Captive | Berlin Film Festival 2012
Filipino film director Brillante Mendoza (who won the best director award in Cannes ´09 for Kinatay) brings to Berlinale his ninth feature. The French-Philippine drama Captive is based on true events and stars legendary French independent actress Isabelle Huppert. Captive is one of the official competition films.
A group of twelve people are kidnapped from a hotel on an island resort by armed Islamic separatists belonging to the Muslim Abu Sayyaf group. They are taken on a journey across the sea and high into mountain jungles, where they are held captive for over a year, all the while dodging frequent attacks by the Filipino army and coping with the trials of nature. The captives were supposed to be employees of the World Bank, but as it turns out they are just a group of tourists whose governments are reluctant to pay ransoms for.
Over the course of the film, the climate of fear, prejudice and hatred between the kidnappers and the kidnapped evolves into a strange, symbolic relationship, where contours of cultural differences begin to blur and a certain understanding of each other´s condition – and even respect – develops.
The film assumes a very difficult task, which is to represent conflicting attitudes of Islamic fundamentalists and Christians, of captors and victims in as much faithfulness to both sides as possible. This is why documentary shaky-camera aesthetics of events observed in real time is chosen. In this film, Isabelle is little more than a silent symbol of such observation, allowing us access to the story rather than participating herself, muttering only a couple of occasional phrases in English (which does seem like a language out of her comfort zone) and screaming with fright the rest of the time. In fact, for the best part of the movie it appears that firing guns and screaming captives is all the audience will remember after watching it, and Captive will not rise above a simple re-enactment and action drama clichés.
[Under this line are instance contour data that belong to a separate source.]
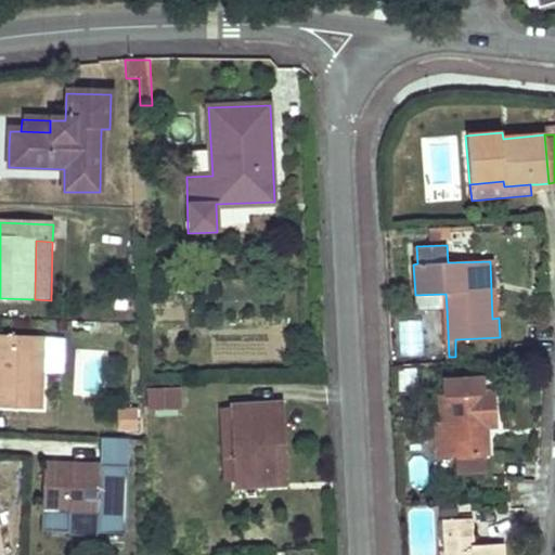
[(499,318),(497,261),(490,261),(491,292),(492,319),(499,318)]
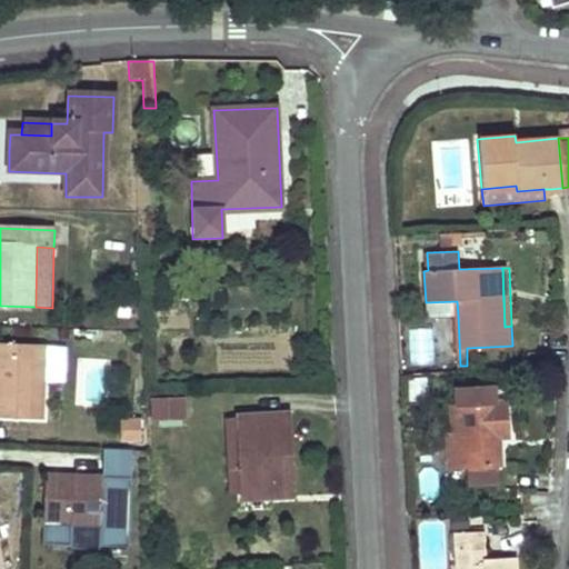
[(426,302),(426,317),(458,316),(457,301),(426,302)]
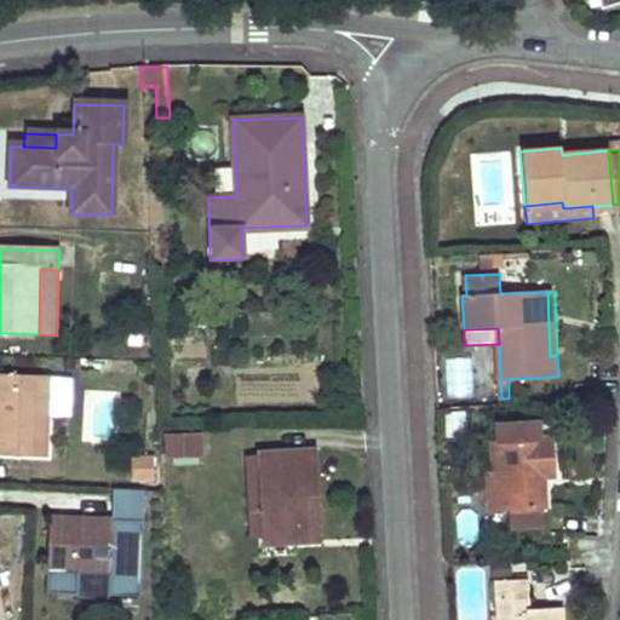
[(52,380),(0,377),(0,455),(47,459),(52,380)]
However, the payoff is gradually delivered as the journey into the mountains continues, and we begin to realise together with the captives that they will not simply be saved by “good guys with guns” all of a sudden. There will not be any long-awaited easy resolution – this bizarre situation will continue, slowly revealing the underlying humanity of both fundamentalists and the tourists, meshing them together into a model of micro-society where everyone´s beliefs can change over time. Reasons for the differences among beliefs in the first place can then be contemplated.
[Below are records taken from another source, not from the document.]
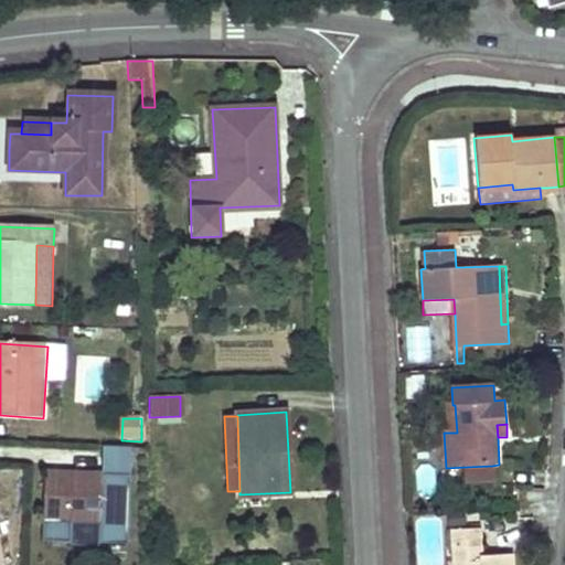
[(130,465),(130,448),(102,447),(102,465),(130,465)]
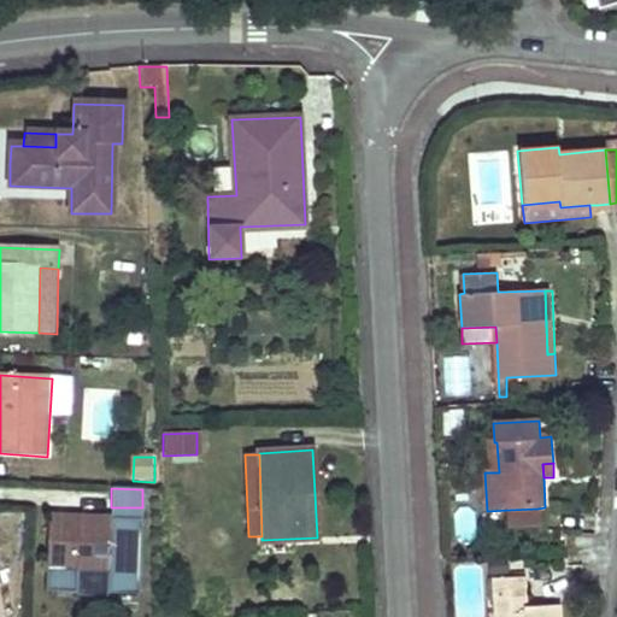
[(111,519),(48,519),(48,594),(78,595),(78,571),(111,571),(111,595),(142,595),(142,507),(111,507),(111,519)]
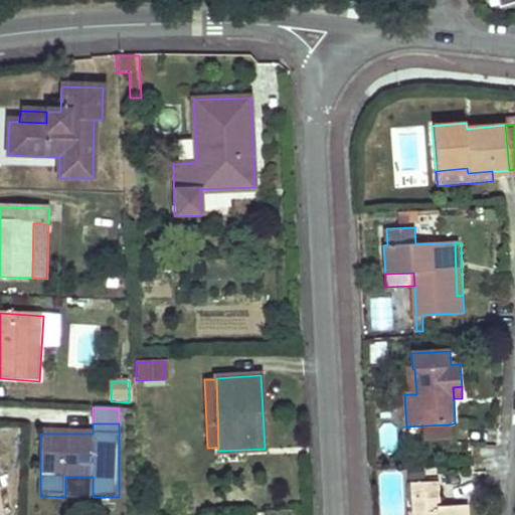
[(425,439),(450,438),(449,424),(425,425),(425,439)]
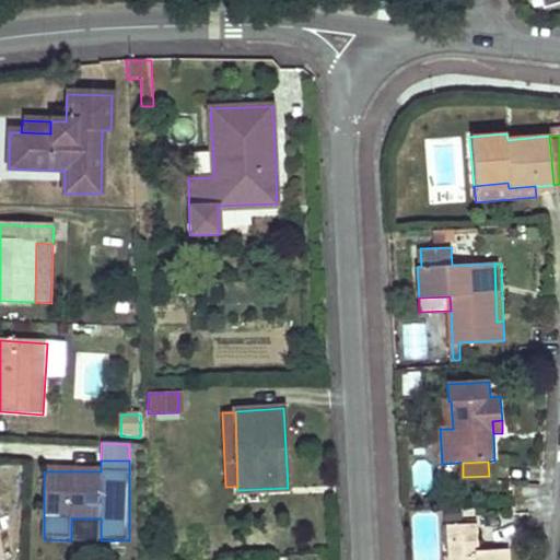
[(476,524),(447,525),(447,543),(476,541),(476,524)]
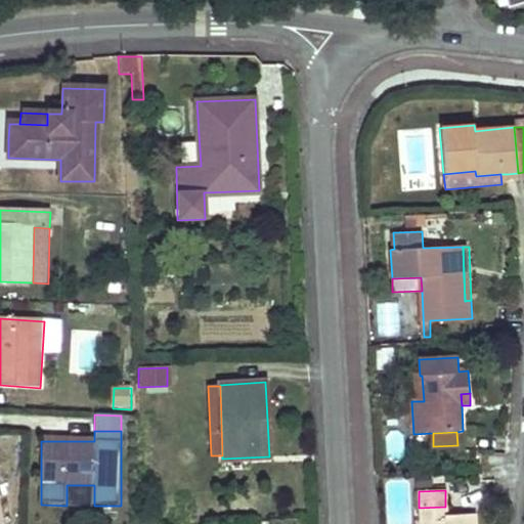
[(445,507),(419,508),(420,523),(429,523),(430,522),(443,522),(443,517),(446,516),(445,507)]
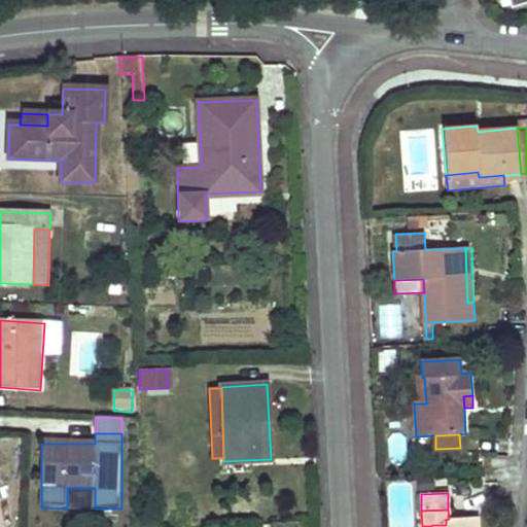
[(431,526),(479,526),(479,518),(449,519),(446,520),(446,525),(432,525),(431,526)]
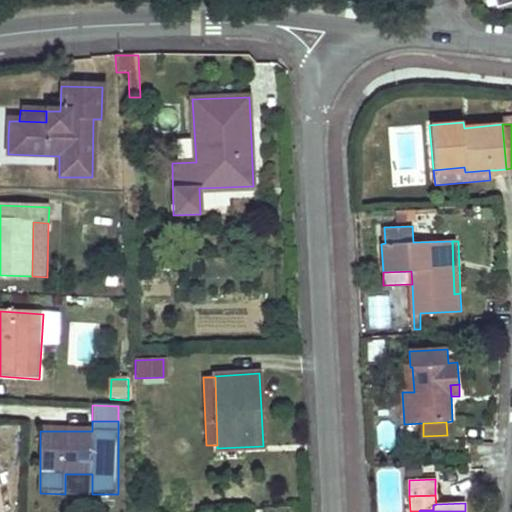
All buildings are outlined.
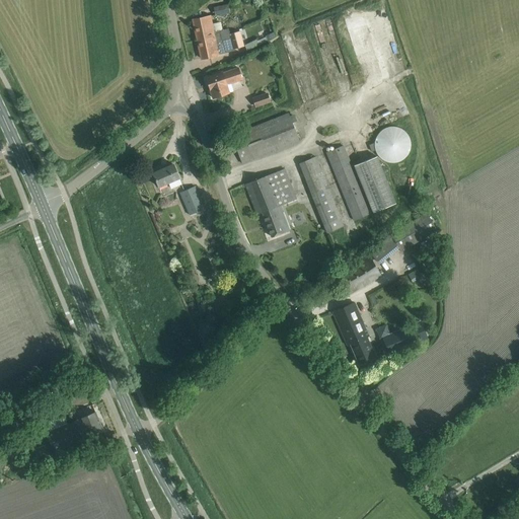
[(229,12),(228,5),(214,7),(215,15),(229,12)]
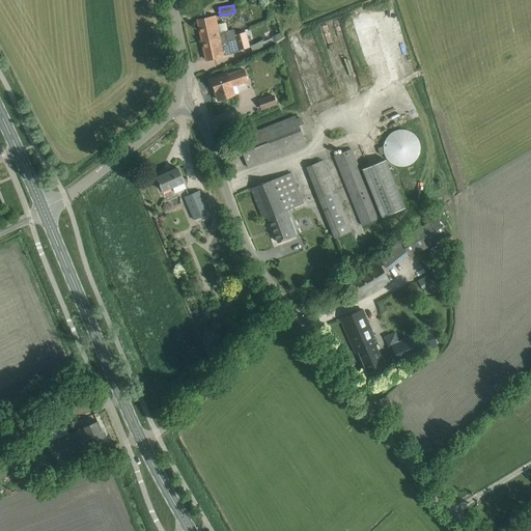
[(235,38),(234,34),(233,29),(227,31),(225,23),(217,24),(216,17),(197,20),(202,42),(206,40),(206,38),(214,37),(214,39),(220,38),(221,42),(225,42),(235,38)]
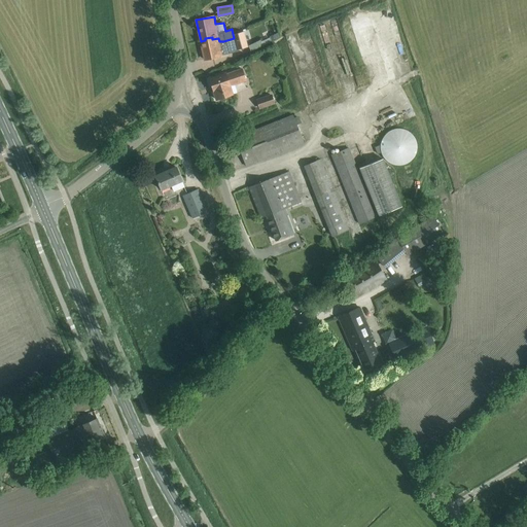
[(248,47),(243,31),(233,34),(234,38),(237,49),(248,47)]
Captive is a slow burner – its meaning finds us right after we stop looking for it. It does not take sides or judge fundamentalism. On the contrary – it asks whether it is possible to understand its point of view. This is the first movie that looks at Arabic-Catholic conflict with such subtlety, depth and even a healthy touch of irony, making an effort to give terrorists voice and (to a certain degree) objective representation. With beautiful cinematography which makes the best use of exotic surroundings on top of all that, Captive for other competition films is definitely one of the strongest contestants to behold.